Identifying lineage effects when controlling for population structure improves power in bacterial association studies.
Earle SG., Wu CH., Charlesworth J., Stoesser N., Gordon NC., Walker TM., Spencer CCA., Iqbal Z., Clifton DA., Hopkins KL., Woodford N., Smith EG., Ismail N., Llewelyn MJ., Peto TE., Crook DW., McVean G., Walker AS., Wilson DJ.
Bacteria pose unique challenges for genome-wide association studies because of strong structuring into distinct strains and substantial linkage disequilibrium across the genome(1,2).
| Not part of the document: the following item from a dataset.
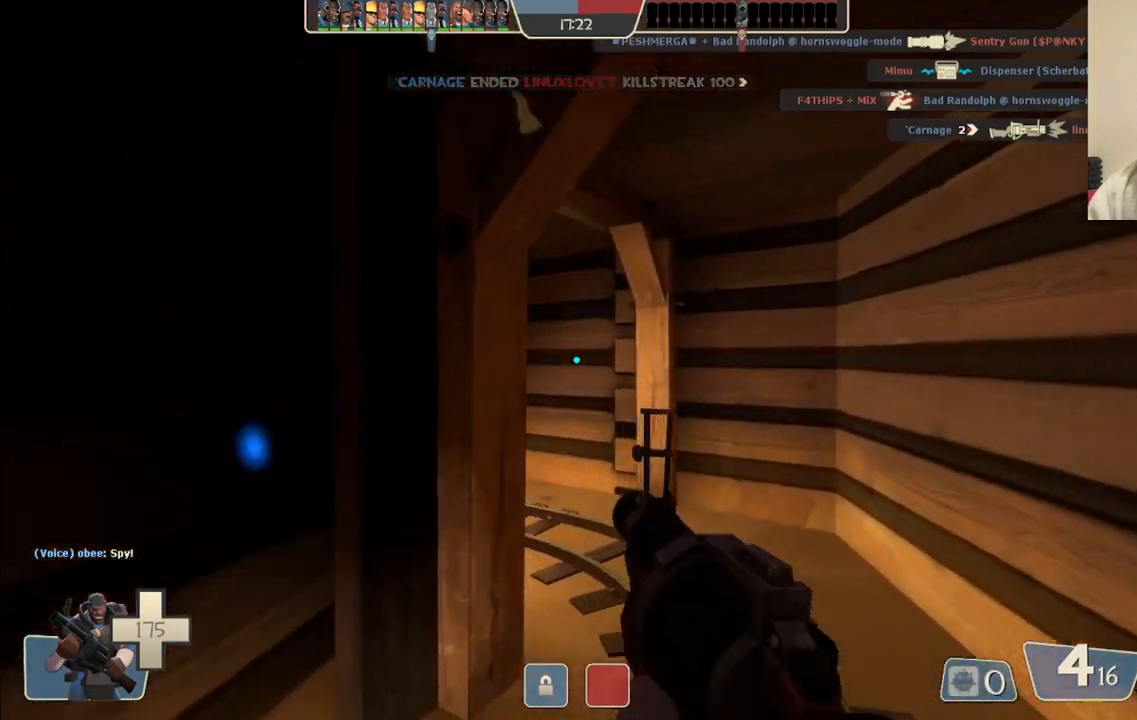
{"buttons": ["SQUARE"], "left_stick": "up-right", "right_stick": "center", "events": [[167, "right_stick", "left"], [250, "right_stick", "center"], [367, "SQUARE", "down"], [417, "SQUARE", "up"], [483, "SQUARE", "down"]]}
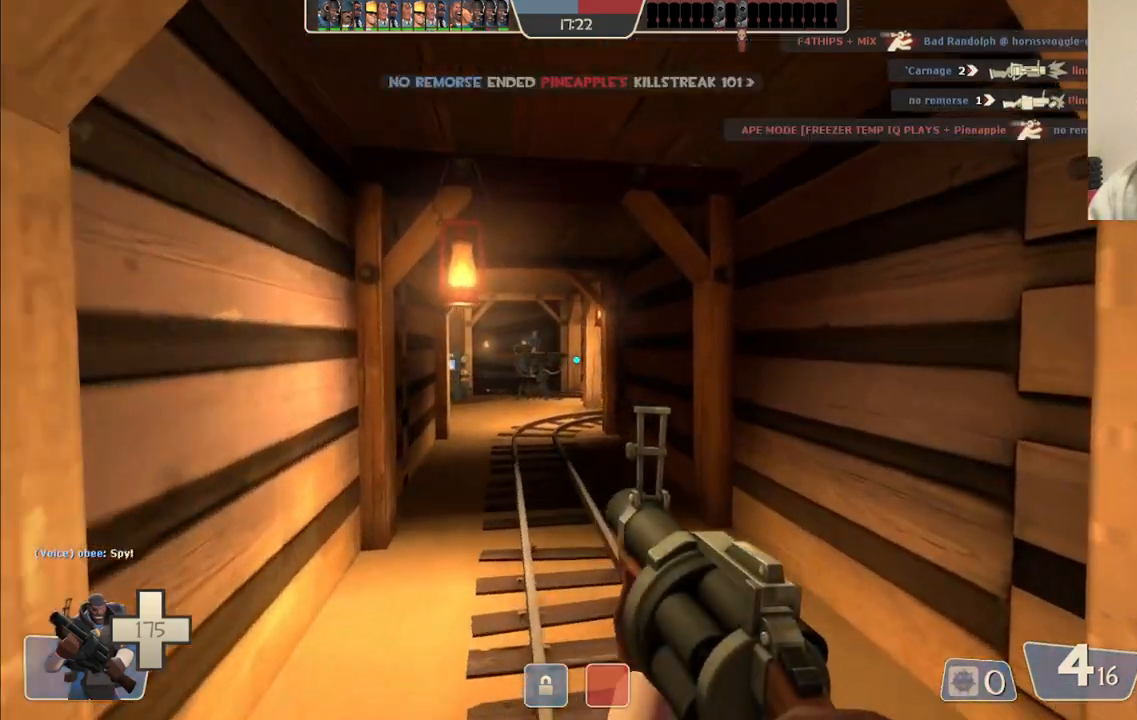
{"buttons": ["SQUARE"], "left_stick": "up", "right_stick": "center", "events": [[17, "left_stick", "up"], [67, "SQUARE", "up"], [433, "SQUARE", "down"]]}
Although methods developed for human studies can correct for strain structure(3,4), this risks considerable loss-of-power because genetic differences between strains often contribute substantial phenotypic variability(5). Here, we propose a new method that captures lineage-level associations even when locus-specific associations cannot be fine-mapped. We demonstrate its ability to detect genes and genetic variants underlying resistance to 17 antimicrobials in 3,144 isolates from four taxonomically diverse clonal and recombining bacteria: Mycobacterium tuberculosis, Staphylococcus aureus, Escherichia coli and Klebsiella pneumoniae. Strong selection, recombination and penetrance confer high power to recover known antimicrobial resistance mechanisms and reveal a candidate association between the outer membrane porin nmpC and cefazolin resistance in E. coli. Hence, our method pinpoints locus-specific effects where possible and boosts power by detecting lineage-level differences when fine-mapping is intractable.